Dalton brought the perspective of the grower on the panel, hurt not just economically by the virus, but mentally.
“Some of the socialization that we have on the farm is going to some of these producer meetings and stuff,” he said. “And when they were omitted or called off because of Covid then we found ourselves even more isolated.”
Even things that gave him hope, like a Phase One trade deal President Donald Trump signed early in the year, are in question, according to Ian Coxhead, an economist on the panel.
“(It’s) not very promising because the United States government has decided that bashing China is a good strategy, maybe domestically more than internationally,” he said. “And I don’t think that encourages the Chinese to cooperate on that.”
He also brought up the long recovery the United States is expected to have from the coronavirus, which could cause Southeast Asian trade partners to look regionally for suppliers that have more predictable markets.

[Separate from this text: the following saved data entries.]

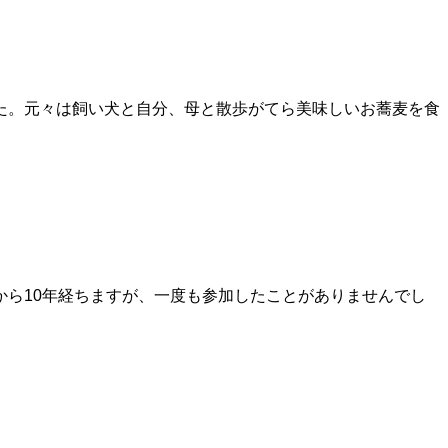
た。元々は飼い犬と自分、母と散歩がてら美味しいお蕎麦を食
ら10年経ちますが、一度も参加したことがありませんでし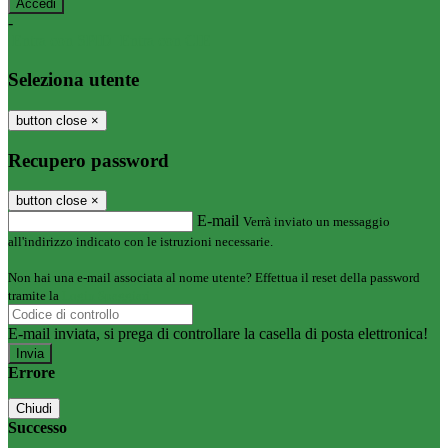
-
Entra con SPID
Entra con CIE
Seleziona utente
button close
×
Recupero password
button close
×
E-mail
Verrà inviato un messaggio
all'indirizzo indicato con le istruzioni necessarie.
Non hai una e-mail associata al nome utente? Effettua il reset della password
tramite la
Login Spaggiari
E-mail inviata, si prega di controllare la casella di posta elettronica!
Errore
Chiudi
Successo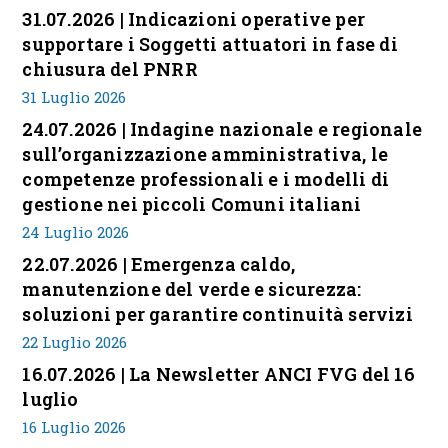
31.07.2026 | Indicazioni operative per
supportare i Soggetti attuatori in fase di
chiusura del PNRR
31 Luglio 2026
24.07.2026 | Indagine nazionale e regionale
sull’organizzazione amministrativa, le
competenze professionali e i modelli di
gestione nei piccoli Comuni italiani
24 Luglio 2026
22.07.2026 | Emergenza caldo,
manutenzione del verde e sicurezza:
soluzioni per garantire continuità servizi
22 Luglio 2026
16.07.2026 | La Newsletter ANCI FVG del 16
luglio
16 Luglio 2026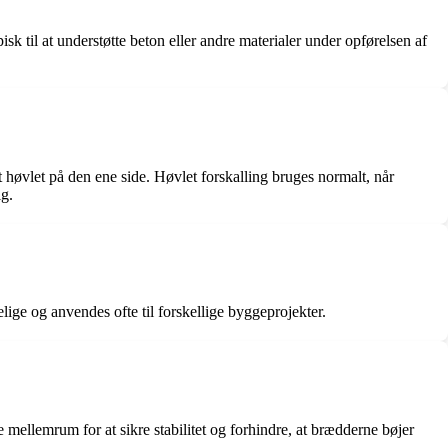
sk til at understøtte beton eller andre materialer under opførelsen af
t høvlet på den ene side. Høvlet forskalling bruges normalt, når
ig.
ge og anvendes ofte til forskellige byggeprojekter.
mellemrum for at sikre stabilitet og forhindre, at brædderne bøjer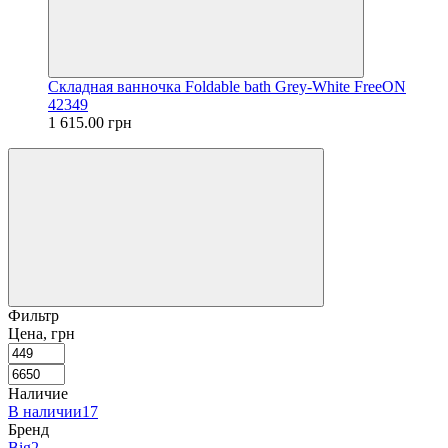
Складная ванночка Foldable bath Grey-White FreeON
42349
1 615.00 грн
Фильтр
Цена, грн
Наличие
В наличии
17
Бренд
Big
2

During recovery, panelists said farmers will likely depend on help from government, such as the $50 million in direct relief Gov. Tony Evers authorized from the state’s portion of the federal CARES Act funds, as well as long-term policy solutions.
Dan Smith, the president and CEO of the Cooperative Network, said policymakers should have an eye on addressing profits in farming, especially if they would like to see younger generations join the industry.
“For many, many years we have not had a production problem in agriculture, we’ve had a profitability problem,” Smith said. “And only until we can address the profitability problem can we have a strong and vibrant agriculture where we’re not losing farm families and rural businesses every year.”
State Sen. Janis Ringhand, D-Evansville, said the state government could help.
“Do we need to go to stronger regulation of supply versus demand?” Ringhand said. “And I know nobody’s going to be happy about that if they’re told you can’t produce more than x gallons of milk, but we have to find a happy medium somewhere.”
Coxhead said Wisconsinites are in a good position to communicate their needs to the federal government as well, given the state’s crucial role in the presidential election.
“We have kind of a big advantage this year because Wisconsin is a swing state,” he said. “And so people are going to be here a lot and they are going to be listening a lot and looking for votes, and so I think this is a really good opportunity, particularly for the business community in Wisconsin to convey to the federal government that what we need is more than just band aids.”